In his presidential address to the Institution of Locomotive Engineers in 1948, Lt-Col Harold Rudgard credits William Stroudley with the invention of a speed indicator1. Stroudley’s speed indicator was a novel design. A fan was driven from the axle of the rear trailing wheel by a belt. This pumped air into a gauge glass on the footplate. Higher speeds would force a ball sat in the glass upwards and this could be read against a gauge next to the glass.
Our attention soon turned to the London, Brighton and South Coast Railway Class G – designed by William Stroudley. The first of Stroudley’s speed indicators was fitted to locomotive Grosvenor, built in 1874. 13 more locomotives were ordered with some modifications, the last being delivered in 1881. Of course the fitting of the speed indicator to the prototype could have been a one-off. so the clincher came in the form of two images we found. The first was a photograph of No.336 Edinburgh, clearly showing the speed indicator fitted to the frames behind the single driving wheel. The second was a set of drawings in our archive showing Stroudley’s patented speed indicator. One drawing shows the speed indicator as fitted to No.350 Southbourne (below).

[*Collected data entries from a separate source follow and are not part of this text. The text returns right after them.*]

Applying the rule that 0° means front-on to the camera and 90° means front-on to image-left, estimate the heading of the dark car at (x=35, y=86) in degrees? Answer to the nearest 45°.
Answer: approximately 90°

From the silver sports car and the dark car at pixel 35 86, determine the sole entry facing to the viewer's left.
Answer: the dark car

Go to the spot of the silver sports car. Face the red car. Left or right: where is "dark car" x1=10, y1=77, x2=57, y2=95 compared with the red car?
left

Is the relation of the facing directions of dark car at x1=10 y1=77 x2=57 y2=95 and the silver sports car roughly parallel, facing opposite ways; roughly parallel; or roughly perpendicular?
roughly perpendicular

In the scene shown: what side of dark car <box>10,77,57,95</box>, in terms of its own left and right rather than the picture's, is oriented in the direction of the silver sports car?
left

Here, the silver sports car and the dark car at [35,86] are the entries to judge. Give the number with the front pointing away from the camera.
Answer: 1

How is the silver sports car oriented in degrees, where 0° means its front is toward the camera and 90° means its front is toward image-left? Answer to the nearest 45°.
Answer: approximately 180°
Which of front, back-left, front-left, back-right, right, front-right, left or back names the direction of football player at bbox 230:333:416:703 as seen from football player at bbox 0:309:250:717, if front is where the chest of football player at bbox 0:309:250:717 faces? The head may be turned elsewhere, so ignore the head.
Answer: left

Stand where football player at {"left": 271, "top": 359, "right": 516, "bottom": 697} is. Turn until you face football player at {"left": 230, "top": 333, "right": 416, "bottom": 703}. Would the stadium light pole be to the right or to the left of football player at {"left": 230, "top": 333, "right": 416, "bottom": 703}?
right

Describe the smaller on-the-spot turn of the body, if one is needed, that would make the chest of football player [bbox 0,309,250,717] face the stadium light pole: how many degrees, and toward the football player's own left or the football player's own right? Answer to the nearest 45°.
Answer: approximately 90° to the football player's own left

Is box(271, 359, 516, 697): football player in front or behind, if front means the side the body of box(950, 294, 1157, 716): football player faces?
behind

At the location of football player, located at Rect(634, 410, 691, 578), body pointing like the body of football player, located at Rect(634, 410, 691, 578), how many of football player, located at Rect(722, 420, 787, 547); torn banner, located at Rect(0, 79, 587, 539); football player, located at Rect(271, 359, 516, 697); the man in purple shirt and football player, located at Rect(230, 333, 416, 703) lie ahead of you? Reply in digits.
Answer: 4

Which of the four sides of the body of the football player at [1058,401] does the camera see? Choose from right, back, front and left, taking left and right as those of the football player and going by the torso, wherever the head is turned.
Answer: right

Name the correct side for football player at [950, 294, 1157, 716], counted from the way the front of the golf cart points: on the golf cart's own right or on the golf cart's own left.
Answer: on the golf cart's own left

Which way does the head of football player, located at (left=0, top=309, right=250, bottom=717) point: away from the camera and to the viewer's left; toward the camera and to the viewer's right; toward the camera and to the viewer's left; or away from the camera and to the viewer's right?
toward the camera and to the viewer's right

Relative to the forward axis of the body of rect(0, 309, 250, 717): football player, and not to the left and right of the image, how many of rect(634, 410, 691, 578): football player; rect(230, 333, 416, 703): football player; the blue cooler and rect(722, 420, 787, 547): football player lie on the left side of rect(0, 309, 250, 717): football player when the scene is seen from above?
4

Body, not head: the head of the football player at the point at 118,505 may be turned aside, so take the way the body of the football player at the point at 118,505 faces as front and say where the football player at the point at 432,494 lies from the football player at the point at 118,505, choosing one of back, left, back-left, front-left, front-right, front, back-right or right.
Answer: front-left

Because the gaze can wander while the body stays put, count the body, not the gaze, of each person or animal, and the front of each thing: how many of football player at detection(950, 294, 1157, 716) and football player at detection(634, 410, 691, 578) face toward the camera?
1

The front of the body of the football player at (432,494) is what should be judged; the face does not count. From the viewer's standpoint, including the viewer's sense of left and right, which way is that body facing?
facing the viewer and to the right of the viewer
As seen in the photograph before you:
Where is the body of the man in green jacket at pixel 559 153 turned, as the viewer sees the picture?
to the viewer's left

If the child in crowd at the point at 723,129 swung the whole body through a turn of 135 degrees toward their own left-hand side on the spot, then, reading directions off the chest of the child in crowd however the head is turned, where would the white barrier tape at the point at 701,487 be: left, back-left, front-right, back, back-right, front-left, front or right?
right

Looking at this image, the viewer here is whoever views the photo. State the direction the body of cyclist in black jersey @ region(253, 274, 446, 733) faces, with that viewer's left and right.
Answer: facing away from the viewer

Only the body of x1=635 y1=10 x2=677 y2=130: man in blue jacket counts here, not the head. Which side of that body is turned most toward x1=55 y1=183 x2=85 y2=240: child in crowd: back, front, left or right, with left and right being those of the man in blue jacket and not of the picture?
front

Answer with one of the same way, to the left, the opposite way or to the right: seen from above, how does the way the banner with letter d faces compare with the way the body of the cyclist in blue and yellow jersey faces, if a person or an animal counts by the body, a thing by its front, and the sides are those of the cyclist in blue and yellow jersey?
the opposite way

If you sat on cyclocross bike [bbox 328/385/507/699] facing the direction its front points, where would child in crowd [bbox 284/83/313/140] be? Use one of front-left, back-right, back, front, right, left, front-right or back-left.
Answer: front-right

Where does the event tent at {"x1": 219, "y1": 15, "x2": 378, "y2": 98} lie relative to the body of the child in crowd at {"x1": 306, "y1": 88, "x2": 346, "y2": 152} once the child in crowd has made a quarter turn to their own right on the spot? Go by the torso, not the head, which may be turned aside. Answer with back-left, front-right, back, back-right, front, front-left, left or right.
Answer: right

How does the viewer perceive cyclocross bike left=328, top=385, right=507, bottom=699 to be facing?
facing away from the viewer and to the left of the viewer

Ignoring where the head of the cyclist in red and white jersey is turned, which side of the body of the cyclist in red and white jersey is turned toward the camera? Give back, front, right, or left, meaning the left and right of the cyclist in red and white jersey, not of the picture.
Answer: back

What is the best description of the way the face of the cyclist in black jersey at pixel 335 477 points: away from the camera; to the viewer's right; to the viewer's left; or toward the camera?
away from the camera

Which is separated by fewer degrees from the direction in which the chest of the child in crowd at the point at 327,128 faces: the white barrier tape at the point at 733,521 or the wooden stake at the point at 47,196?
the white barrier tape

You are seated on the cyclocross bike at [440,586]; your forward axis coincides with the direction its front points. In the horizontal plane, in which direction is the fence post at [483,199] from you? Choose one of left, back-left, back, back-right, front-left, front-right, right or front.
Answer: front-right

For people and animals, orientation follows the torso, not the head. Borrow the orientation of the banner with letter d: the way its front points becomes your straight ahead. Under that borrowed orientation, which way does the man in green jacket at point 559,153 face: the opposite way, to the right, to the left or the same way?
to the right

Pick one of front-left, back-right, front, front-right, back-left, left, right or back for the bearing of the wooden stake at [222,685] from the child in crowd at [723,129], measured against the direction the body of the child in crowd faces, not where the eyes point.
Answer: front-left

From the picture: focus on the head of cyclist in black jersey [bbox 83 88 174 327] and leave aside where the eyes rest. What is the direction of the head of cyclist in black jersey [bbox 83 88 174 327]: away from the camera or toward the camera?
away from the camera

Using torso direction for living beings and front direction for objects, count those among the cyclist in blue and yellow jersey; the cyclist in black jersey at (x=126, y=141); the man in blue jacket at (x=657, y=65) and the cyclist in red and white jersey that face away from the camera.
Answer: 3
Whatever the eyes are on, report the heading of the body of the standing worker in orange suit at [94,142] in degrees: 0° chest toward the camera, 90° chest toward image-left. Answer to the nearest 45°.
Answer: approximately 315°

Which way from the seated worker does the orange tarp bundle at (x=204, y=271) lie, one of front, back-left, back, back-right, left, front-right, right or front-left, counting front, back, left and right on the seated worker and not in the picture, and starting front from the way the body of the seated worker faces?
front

From this we can be fairly certain that speed indicators were fitted to the whole class from new, and we believe this was the first time this happened in Britain. This was in fact 60 years before the LNER fitted its P2s with speed recorders, and even 27 years before the French patented their Flaman speed recorder. The LB&SCR continued to fit speed indicators to its locomotives. Indeed, one survives in the National Collection as fitted to Gladstone, and you can see it in Station Hall:
Of course, it’s nearly impossible to say how many accidents or lives could have been saved if the speed indicator had been fitted to other locomotives in Britain in addition to those on the Brighton lines. We can’t see an obvious reason why Stroudley and the LB&SCR introduced them when we can find no other pre-grouping company2 that decided to use them.

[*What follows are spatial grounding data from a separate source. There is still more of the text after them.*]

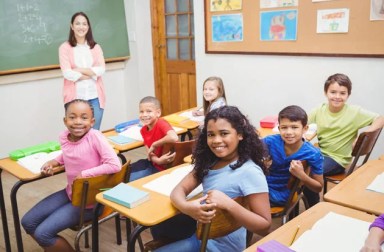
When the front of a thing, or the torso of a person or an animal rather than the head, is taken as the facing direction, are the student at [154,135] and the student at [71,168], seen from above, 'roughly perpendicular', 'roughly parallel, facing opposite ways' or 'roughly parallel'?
roughly parallel

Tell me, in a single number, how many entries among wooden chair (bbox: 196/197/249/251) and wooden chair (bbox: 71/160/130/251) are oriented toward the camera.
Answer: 0

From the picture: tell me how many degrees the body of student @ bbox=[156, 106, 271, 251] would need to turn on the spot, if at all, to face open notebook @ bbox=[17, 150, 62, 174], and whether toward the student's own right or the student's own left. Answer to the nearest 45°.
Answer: approximately 90° to the student's own right

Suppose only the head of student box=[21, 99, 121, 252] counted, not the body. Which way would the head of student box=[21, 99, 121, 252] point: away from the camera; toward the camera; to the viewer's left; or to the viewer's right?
toward the camera

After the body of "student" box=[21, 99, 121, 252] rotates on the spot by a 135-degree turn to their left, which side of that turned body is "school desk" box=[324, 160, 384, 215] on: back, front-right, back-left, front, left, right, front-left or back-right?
front-right

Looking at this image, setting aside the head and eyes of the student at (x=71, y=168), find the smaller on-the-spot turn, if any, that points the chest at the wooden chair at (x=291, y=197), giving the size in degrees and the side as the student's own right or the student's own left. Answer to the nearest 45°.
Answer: approximately 90° to the student's own left

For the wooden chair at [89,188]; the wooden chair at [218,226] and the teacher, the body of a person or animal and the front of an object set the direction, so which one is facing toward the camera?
the teacher

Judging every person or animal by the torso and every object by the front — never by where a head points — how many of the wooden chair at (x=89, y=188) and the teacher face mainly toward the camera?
1

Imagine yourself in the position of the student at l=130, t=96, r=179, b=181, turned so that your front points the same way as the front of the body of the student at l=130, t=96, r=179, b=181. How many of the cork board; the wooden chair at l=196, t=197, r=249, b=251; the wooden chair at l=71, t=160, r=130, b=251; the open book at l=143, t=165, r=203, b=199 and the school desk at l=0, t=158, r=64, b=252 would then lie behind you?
1

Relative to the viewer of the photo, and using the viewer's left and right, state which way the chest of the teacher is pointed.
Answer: facing the viewer

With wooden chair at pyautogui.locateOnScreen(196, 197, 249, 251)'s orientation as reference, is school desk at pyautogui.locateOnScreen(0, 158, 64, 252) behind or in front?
in front

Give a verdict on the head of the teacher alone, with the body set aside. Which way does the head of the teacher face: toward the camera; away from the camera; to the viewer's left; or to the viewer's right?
toward the camera

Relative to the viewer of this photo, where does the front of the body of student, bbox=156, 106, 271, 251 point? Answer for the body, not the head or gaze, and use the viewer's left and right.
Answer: facing the viewer and to the left of the viewer

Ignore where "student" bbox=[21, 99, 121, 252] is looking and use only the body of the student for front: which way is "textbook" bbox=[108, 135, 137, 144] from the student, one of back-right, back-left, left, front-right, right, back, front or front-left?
back
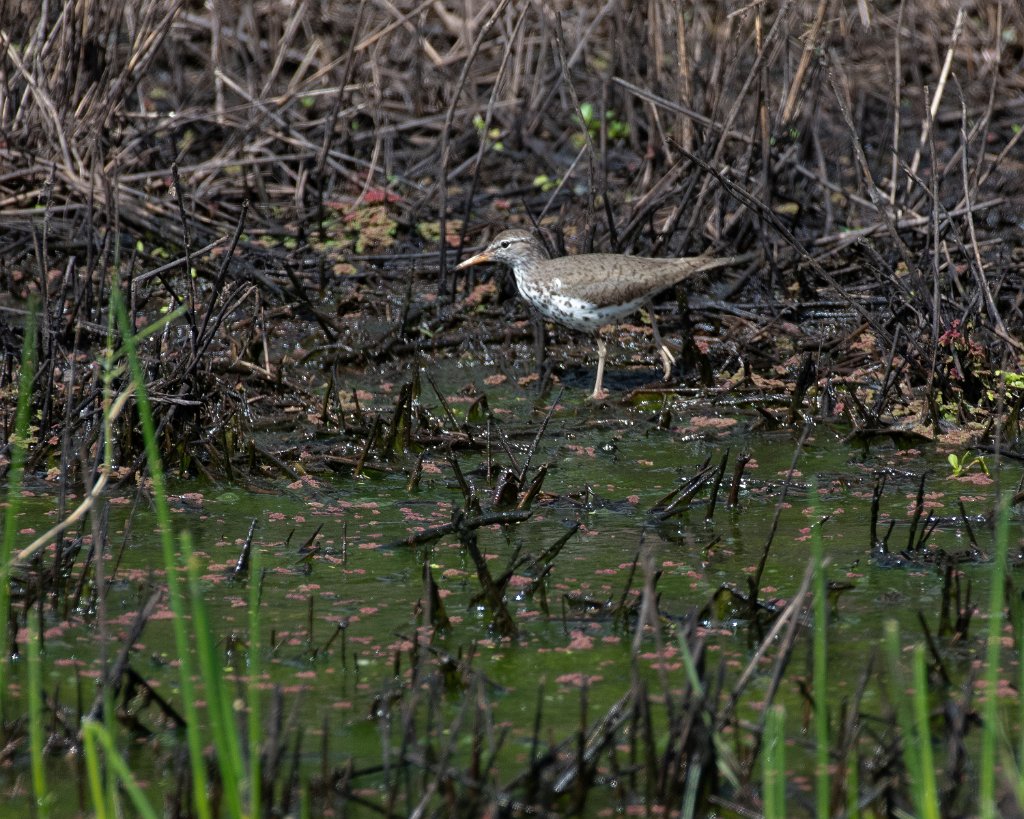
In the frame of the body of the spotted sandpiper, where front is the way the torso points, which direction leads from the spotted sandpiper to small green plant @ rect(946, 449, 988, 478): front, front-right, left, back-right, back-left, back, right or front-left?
back-left

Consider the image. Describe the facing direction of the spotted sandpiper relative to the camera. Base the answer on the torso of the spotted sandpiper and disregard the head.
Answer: to the viewer's left

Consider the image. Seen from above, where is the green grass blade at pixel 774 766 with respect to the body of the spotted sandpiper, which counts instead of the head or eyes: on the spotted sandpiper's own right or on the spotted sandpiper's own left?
on the spotted sandpiper's own left

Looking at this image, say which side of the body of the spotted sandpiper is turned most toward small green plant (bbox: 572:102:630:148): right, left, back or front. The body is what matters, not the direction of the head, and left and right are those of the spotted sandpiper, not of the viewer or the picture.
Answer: right

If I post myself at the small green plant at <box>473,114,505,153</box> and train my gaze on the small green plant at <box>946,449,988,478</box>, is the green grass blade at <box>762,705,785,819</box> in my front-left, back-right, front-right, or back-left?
front-right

By the way, if you know something about speed indicators that we’ve missed or of other uses of speed indicators before the LB&SCR Class G, let us know by commenting below. For more about the Inreach service or if you have your own enquiry, see our enquiries page for advice and contact details.
1 A quick note: Stroudley didn’t invent the first speed indicator. We have one in our collection that was made in 1858, but we have no idea where it came from and we believe it was a one-off.
2 Except for the London & South Western Railway, which from our drawings collection appears to have tried a few speed recorders around 1909, but still much later than the LB&SCR.